Diakui Djarot, pemilihan melalui DPRD juga tidak menutup kemungkinan jual beli suara, namun dia meyakini lebih mudah dikontrol. Sebab ruang lingkupnya jauh lebih terbatas. Selain biaya, efek negatif kedua adalah polarisasi masyarakat sebagai akibat dari perang narasi di publik.

Djarot memandang, baik pemilihan langsung maupun melalui DPRD sama-sama memenuhi aspek demokratis dan konstitusional. “Tidak ada yang mengatakan harus dipilih secara langsung, tapi secara demokratis. Maka ini akan mendapatkan kajian yang menarik,” imbuhnya.

Djarot menilai, ke depan perlu dikaji daerah-daerah mana saja yang siap melakukan pilkada secara langsung dan tidak langsung. Menurutnya, akhir tahun ini hasil pengkajian Badan Pengkajian MPR RI akan diserahkan ke KPU RI. Politikus PDIP itu pun memastikan, kajian itu juga tidak akan diberlakukan di 2024. Apalagi, opsi untuk merevisi UU Nomor 7 tahun 2017 tentang Pemilu sudah ditutup. “Berarti kita menyiapkan kajian untuk periode ke depan, supaya kita tidak terjerambak terus dengan persoalan-persoalan demokrasi liberal individual seperti ini,” pungkas Djarot.

Pertemuan KPU dengan MPR itu berlangsung tertutup. KPU sendiri tidak memberikan tanggapan kepada media terkait wacana tersebut.

Sebelumnya, isu Pilkada asimetris kembali digulirkan Menteri Dalam Negeri (Mendagri), Tito Karnavian pada pertengahan 2020 lalu. Tito menjelaskan beberapa alasan terkait usul ini.

Mulanya, Tito menjelaskan soal dampak negatif dan positif pilkada langsung. “Pemilihan langsung ini ada aspek positif, ada aspek negatifnya. Aspek positifnya yang saya sampaikan tadi, kita ingin ada pemimpin-pemimpin baru. Ada calon perorangan. Ada legitimasi yang kuat dari kepala daerah karena dipilih rakyatnya.

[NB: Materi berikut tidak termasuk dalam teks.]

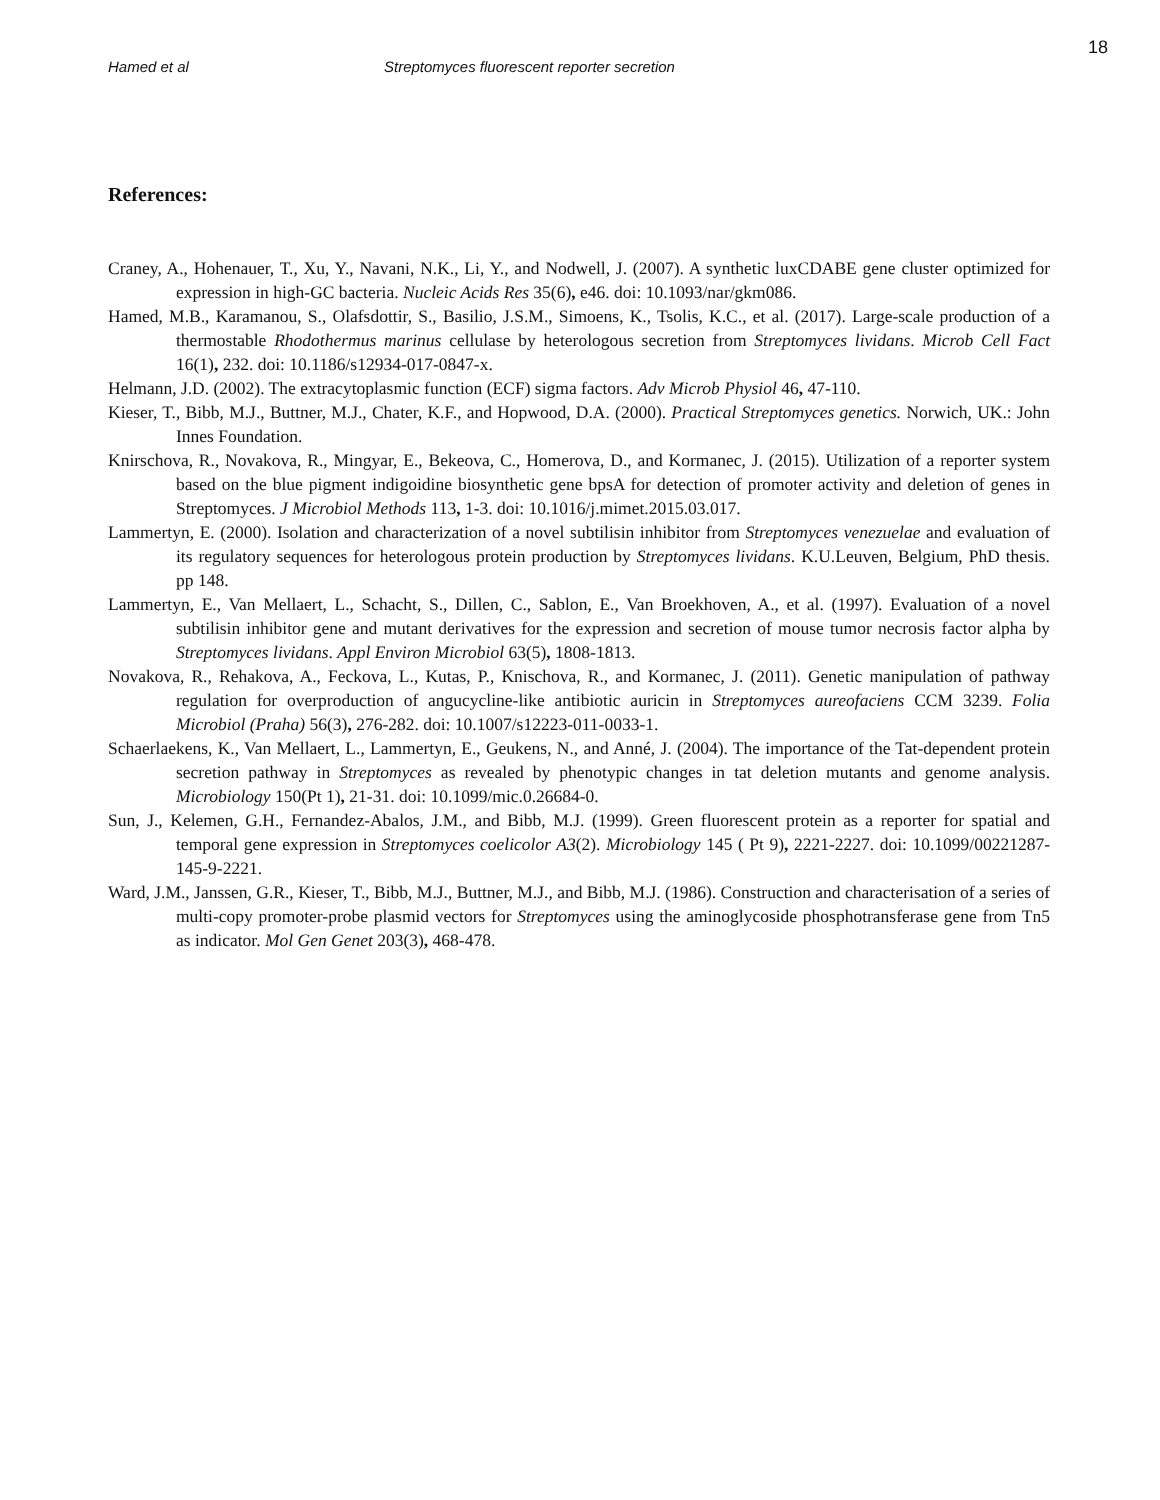18
Hamed et al Streptomyces fluorescent reporter secretion
References:
Craney, A., Hohenauer, T., Xu, Y., Navani, N.K., Li, Y., and Nodwell, J. (2007). A synthetic luxCDABE gene cluster optimized for expression in high-GC bacteria. Nucleic Acids Res 35(6), e46. doi: 10.1093/nar/gkm086.
Hamed, M.B., Karamanou, S., Olafsdottir, S., Basilio, J.S.M., Simoens, K., Tsolis, K.C., et al. (2017). Large-scale production of a thermostable Rhodothermus marinus cellulase by heterologous secretion from Streptomyces lividans. Microb Cell Fact 16(1), 232. doi: 10.1186/s12934-017-0847-x.
Helmann, J.D. (2002). The extracytoplasmic function (ECF) sigma factors. Adv Microb Physiol 46, 47-110.
Kieser, T., Bibb, M.J., Buttner, M.J., Chater, K.F., and Hopwood, D.A. (2000). Practical Streptomyces genetics. Norwich, UK.: John Innes Foundation.
Knirschova, R., Novakova, R., Mingyar, E., Bekeova, C., Homerova, D., and Kormanec, J. (2015). Utilization of a reporter system based on the blue pigment indigoidine biosynthetic gene bpsA for detection of promoter activity and deletion of genes in Streptomyces. J Microbiol Methods 113, 1-3. doi: 10.1016/j.mimet.2015.03.017.
Lammertyn, E. (2000). Isolation and characterization of a novel subtilisin inhibitor from Streptomyces venezuelae and evaluation of its regulatory sequences for heterologous protein production by Streptomyces lividans. K.U.Leuven, Belgium, PhD thesis. pp 148.
Lammertyn, E., Van Mellaert, L., Schacht, S., Dillen, C., Sablon, E., Van Broekhoven, A., et al. (1997). Evaluation of a novel subtilisin inhibitor gene and mutant derivatives for the expression and secretion of mouse tumor necrosis factor alpha by Streptomyces lividans. Appl Environ Microbiol 63(5), 1808-1813.
Novakova, R., Rehakova, A., Feckova, L., Kutas, P., Knischova, R., and Kormanec, J. (2011). Genetic manipulation of pathway regulation for overproduction of angucycline-like antibiotic auricin in Streptomyces aureofaciens CCM 3239. Folia Microbiol (Praha) 56(3), 276-282. doi: 10.1007/s12223-011-0033-1.
Schaerlaekens, K., Van Mellaert, L., Lammertyn, E., Geukens, N., and Anné, J. (2004). The importance of the Tat-dependent protein secretion pathway in Streptomyces as revealed by phenotypic changes in tat deletion mutants and genome analysis. Microbiology 150(Pt 1), 21-31. doi: 10.1099/mic.0.26684-0.
Sun, J., Kelemen, G.H., Fernandez-Abalos, J.M., and Bibb, M.J. (1999). Green fluorescent protein as a reporter for spatial and temporal gene expression in Streptomyces coelicolor A3(2). Microbiology 145 ( Pt 9), 2221-2227. doi: 10.1099/00221287-145-9-2221.
Ward, J.M., Janssen, G.R., Kieser, T., Bibb, M.J., Buttner, M.J., and Bibb, M.J. (1986). Construction and characterisation of a series of multi-copy promoter-probe plasmid vectors for Streptomyces using the aminoglycoside phosphotransferase gene from Tn5 as indicator. Mol Gen Genet 203(3), 468-478.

Itu sisi positifnya,” kata Tito.

“Tapi sisi negatifnya juga ada. Kita tidak nafikan itu. Yang pertama adalah manipulasi demokrasi dengan sistem pemilihan langsung. Karena jika demokrasi pemilihan langsung ini diterapkan pada masyarakat yang masih berbentuk piramida, artinya hanya hanya sedikit yang high class, low-middle class-nya tidak terlalu besar dan sebagian besar low class,” sambung Tito.

Menurut mantan Kapolri ini, masyarakat menengah ke bawah kebanyakan belum memahami arti penting demokrasi. Akibatnya, mereka pun mudah dimanipulasi. “Low class kita adalah mereka yang poorly educated, secara pendidikan tidak memadai dan secara kesejahteraan tidak memadai. Nah, mereka belum memahami arti demokrasi. Akibatnya, di daerah-daerah tadi yang para pemilihnya dipenuhi oleh low class, kualitas pemimpin yang dipilih belum sesuai dengan yang diharapkan. Karena memang masyarakatnya mudah dimanipulasi,” jelas Tito.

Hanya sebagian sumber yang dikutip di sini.